WORLD RELIGIONS: Students at a Hernando elementary school learn about holiday traditions from around the world.
TO THE WHITE HOUSE: A Pasco County high school freshman is selected as a Kid Science Advisor to President Obama.
OUTTA HERE: Volusia schools lose about 400 teachers a year for a variety of factors including pay, the Daytona Beach News-Journal reports.
GETTING ATTENDANCE UP: A Marion elementary school encourages attendance by making its car line fun, the Ocala Star-Banner reports.
DIVERSITY: Bay County enrollment is segregating along socioeconomic lines between traditional and charter schools, the Panama City News Herald reports.
LEADERSHIP: The Miami-Dade School Board gets its first new chairman in six years, the Miami Herald reports. • Palm Beach superintendent Robert Avossa says he'll do without a raise this year after the proposal becomes a flash point, the Palm Beach Post reports.

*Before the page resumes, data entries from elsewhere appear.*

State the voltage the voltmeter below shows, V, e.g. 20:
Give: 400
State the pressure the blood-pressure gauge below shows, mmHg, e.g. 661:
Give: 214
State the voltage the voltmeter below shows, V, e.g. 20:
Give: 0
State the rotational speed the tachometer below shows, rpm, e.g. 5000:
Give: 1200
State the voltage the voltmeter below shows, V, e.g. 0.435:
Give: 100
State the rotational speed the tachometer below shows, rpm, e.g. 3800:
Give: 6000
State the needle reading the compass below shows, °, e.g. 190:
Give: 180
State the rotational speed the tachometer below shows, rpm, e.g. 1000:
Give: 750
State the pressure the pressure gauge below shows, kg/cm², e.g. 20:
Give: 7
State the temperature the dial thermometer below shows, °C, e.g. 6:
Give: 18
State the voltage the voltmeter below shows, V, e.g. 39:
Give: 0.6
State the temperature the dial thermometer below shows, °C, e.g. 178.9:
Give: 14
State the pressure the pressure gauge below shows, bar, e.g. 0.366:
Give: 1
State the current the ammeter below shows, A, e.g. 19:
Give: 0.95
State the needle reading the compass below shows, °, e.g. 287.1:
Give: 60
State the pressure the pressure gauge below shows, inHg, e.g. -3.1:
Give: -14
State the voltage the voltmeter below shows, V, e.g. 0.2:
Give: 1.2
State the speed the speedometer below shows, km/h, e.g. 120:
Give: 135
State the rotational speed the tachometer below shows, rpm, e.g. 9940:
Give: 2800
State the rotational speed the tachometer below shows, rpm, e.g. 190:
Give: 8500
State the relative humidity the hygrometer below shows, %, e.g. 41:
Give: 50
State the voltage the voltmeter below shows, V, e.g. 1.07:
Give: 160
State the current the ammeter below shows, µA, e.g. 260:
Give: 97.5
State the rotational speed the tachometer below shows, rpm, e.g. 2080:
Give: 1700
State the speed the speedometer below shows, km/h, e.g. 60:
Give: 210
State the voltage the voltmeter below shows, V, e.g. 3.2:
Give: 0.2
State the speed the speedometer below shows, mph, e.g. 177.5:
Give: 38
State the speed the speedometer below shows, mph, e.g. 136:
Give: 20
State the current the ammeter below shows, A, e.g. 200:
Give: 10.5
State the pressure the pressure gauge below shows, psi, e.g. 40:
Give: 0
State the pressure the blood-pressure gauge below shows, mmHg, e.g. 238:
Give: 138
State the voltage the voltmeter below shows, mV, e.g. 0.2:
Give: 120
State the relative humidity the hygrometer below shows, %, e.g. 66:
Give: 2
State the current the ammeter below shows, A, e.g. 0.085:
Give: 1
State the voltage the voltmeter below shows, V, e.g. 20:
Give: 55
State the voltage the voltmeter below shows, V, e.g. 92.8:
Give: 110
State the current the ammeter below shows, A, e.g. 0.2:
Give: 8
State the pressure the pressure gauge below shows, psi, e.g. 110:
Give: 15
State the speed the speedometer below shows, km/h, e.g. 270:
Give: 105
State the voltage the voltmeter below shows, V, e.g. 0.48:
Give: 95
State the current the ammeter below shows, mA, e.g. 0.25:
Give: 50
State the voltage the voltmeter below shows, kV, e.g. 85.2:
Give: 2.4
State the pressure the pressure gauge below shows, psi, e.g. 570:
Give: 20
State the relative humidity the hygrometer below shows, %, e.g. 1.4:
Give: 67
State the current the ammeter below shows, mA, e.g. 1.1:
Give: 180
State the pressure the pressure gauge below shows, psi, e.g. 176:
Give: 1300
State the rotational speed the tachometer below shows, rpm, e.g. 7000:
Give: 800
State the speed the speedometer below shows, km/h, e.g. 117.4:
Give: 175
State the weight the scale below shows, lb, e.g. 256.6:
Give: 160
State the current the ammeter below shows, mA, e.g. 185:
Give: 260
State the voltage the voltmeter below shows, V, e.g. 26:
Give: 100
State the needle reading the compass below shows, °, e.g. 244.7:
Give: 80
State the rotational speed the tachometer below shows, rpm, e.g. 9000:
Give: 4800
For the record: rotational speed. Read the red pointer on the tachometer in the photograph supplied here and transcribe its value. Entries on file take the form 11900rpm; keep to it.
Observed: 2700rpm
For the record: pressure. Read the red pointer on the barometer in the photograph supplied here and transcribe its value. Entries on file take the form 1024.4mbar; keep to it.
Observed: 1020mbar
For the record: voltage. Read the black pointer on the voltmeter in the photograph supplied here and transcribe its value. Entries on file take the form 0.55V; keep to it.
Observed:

ADULT EDUCATION: Santa Rosa libraries offer an online high school program for people still wanting a diploma, the Pensacola News-Journal reports.
RETIREMENT DILEMMA: Ousted Leon superintendent Jackie Pons has two weeks to find a new job in the Florida Retirement System or face losing about $200,000, the Tallahassee Democrat reports.
SCHOOL CONSTRUCTION: The Citrus County Commission will consider reinstating school impact fees, the Citrus County Chronicle reports. • Concurrency gives St. Johns school officials a voice in trying to manage rapid residential development, the St. Augustine Record reports.
SCHOOL VIOLENCE: Broward School Board members want to reduce bullying in schools, the Sun-Sentinel reports.